Finance industry establishment splits between lovers and haters of digital currencies
Robin Wigglesworth, US markets editor
Fidelity has launched a company to facilitate cryptocurrency trading for hedge funds, endowments and family offices, underscoring how some establishment players in the finance industry are attempting to profit from the wild west frontier of digital assets.
The Boston-based investment giant said it would offer institutional investors access to “enterprise-quality custody and trade execution services” for cryptocurrencies, such as bitcoin or ethereum, as a first step towards creating a full platform for the nascent industry.
“Our goal is to make digitally-native assets, such as bitcoin, more accessible to investors,” Abigail Johnson, chairman and chief executive of Fidelity Investments, said in a statement. “We expect to continue investing and experimenting, over the long-term, with ways to make this emerging asset class easier for our clients to understand and use.”
I’m here because I love this stuff . . . all that the future might hold
Abigail Johnson, Fidelity chief executive, at bitcoin conference in 2017
Bitcoin, the first and biggest of a swelling ecosystem of cryptographic digital currencies, emerged in the wake of the financial crisis and has quickly become one of the hottest — and most controversial — subjects on Wall Street. Critics say cryptocurrencies enable crime, are a fad, and in many cases fraudulent.

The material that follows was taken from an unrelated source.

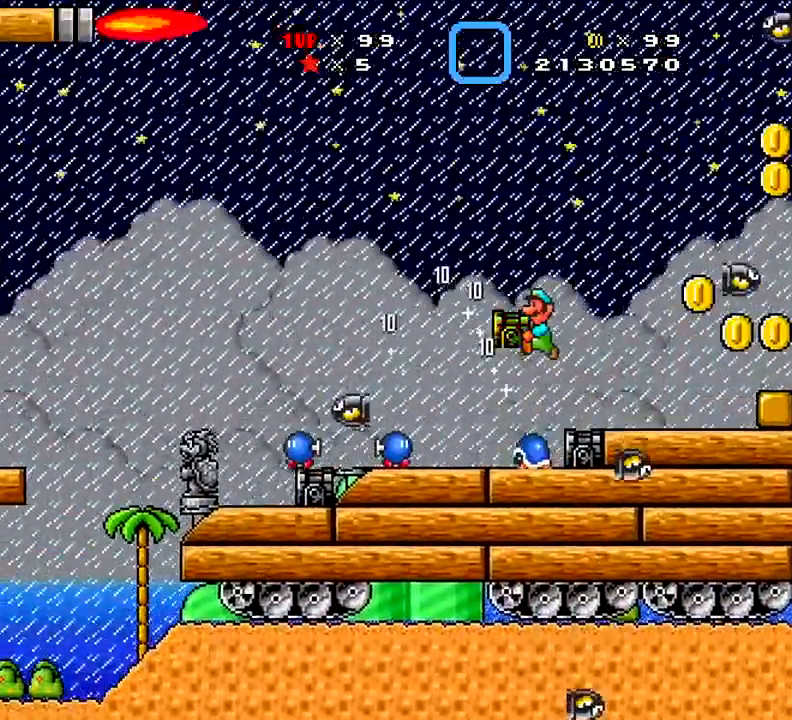
{"buttons": ["X", "DPAD_LEFT"], "right_stick": "center", "events": [[16, "DPAD_RIGHT", "down"], [200, "A", "up"], [300, "DPAD_RIGHT", "up"], [500, "DPAD_LEFT", "down"]]}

Supporters argue that they will revolutionise capitalism.
Howard Marks, the founder of Oaktree, has argued that bitcoin “will be shown not to have any substance”, while JPMorgan Chase’s Jamie Dimon has called cryptocurrencies “a scam”.
However, there has been rising interest from the some of the financial industry establishment to capitalise on the mania. The Chicago Mercantile Exchange and Cboe Global Markets, two big exchange groups, have launched bitcoin futures, Intercontinental Exchange earlier this year launched Bakkt, a group that also aims to build modern market infrastructure for the crypto industry.
The gradual entry of the Wall Street establishment has done little to quell the industry’s volatility, with bitcoin tumbling from a high of over $19,500 in December to $6,420 today.
Bitcoin’s average volatility this year is more than five times the average volatility of the US stock market. Fidelity said it had started exploring cryptocurrencies and blockchain, the decentralised ledger that backs bitcoin, in 2013, and had since then experimented with mining bitcoin and partnering with other players in the nascent industry, as Ms Johnson starts to stamp her mark on a company founded by her grandfather.
“Some of you might be wondering: Why am I here today?” Ms Johnson said at a cryptocurrency conference in 2017. “I’m here because I love this stuff . . . all that the future might hold.”
But while Coinbase and other cryptocurrency platforms are primarily aimed at retail investors, Fidelity said its new “Fidelity Digital Assets” arm would help more sophisticated institutional investors into the field by helping trade and store cryptocurrency assets safely.
“We started exploring blockchain and digital assets several years ago, and those efforts have been successful in helping us understand and advance our thinking around cryptocurrencies,” Tom Jessop, head of Fidelity Digital Assets, said in the statement. “The creation of Fidelity Digital Assets is the first step in a long-term vision to create a full-service enterprise-grade platform for digital assets.”